Lots of comics and graphic novels have influenced me as a graphic novelist. I could give you a list as long as my arm, but here are a few stand-outs:

Understanding Comics by Scott McCloud
Maus by Art Spiegelman
One! Hundred! Demons! By Lynda Barry
Adolf by Osamu Tezuka
Same Difference and Other Stories by Derek Kirk Kim
Bone by Jeff Smith
Uncle Scrooge by Carl Barks or Don Rosa
Land of Nod: Rockabye Book by Jay Stephens

Novels without pictures have had their influence, too. One immediately comes to mind: Silence by Shusaku Endo. I feel a special kinship with Endo because, like me, he was an Asian who chose to embrace a Western faith. He constantly dealt with the tension between East and West in his life and in his writing. Silence tells the story of Sebastian Rodrigues, a young Portuguese priest searching for his mentor in seventeenth century Japan. A palpable humility pervades the entire novel.

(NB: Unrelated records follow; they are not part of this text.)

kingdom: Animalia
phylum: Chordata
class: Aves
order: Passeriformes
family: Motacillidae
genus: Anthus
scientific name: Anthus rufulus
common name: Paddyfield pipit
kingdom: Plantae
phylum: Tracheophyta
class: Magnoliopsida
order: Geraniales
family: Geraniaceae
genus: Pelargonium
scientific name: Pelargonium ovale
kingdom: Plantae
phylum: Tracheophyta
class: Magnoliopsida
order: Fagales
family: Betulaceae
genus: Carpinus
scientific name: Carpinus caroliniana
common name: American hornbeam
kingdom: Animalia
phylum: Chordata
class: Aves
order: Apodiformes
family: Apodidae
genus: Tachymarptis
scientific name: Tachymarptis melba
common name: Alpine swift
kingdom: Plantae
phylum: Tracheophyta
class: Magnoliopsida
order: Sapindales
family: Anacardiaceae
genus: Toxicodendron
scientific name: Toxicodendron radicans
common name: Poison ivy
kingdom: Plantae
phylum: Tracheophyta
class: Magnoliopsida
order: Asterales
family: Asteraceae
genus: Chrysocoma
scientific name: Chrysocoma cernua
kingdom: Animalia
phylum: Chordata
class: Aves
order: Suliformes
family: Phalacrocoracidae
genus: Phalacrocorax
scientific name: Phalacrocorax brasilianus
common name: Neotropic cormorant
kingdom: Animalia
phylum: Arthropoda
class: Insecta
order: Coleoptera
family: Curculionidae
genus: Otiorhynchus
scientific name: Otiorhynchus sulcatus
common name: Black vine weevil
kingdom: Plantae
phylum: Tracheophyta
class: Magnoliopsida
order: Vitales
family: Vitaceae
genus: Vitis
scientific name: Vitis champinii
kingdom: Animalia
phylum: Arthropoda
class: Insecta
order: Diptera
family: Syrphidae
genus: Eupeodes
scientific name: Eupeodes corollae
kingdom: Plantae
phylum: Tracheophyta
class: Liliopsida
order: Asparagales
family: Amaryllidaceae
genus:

It informs the way Endo plots, the way he describes his settings, and the way he puts his scenes together. His protagonist fights it tooth and nail for most of the book. In the end, Father Rodrigues, like Endo himself, finds resolution to his inner struggles by accepting humility as his guiding principle.

Anyone who knows me – I mean really knows me – knows that I struggle with humility, especially as a cartoonist. Often, my desire to tell a good story gets overshadowed by my desire to impress. I end up tripping over my own panels. In times like these, it does me good to remember Silence, both the story it tells and the way it is told.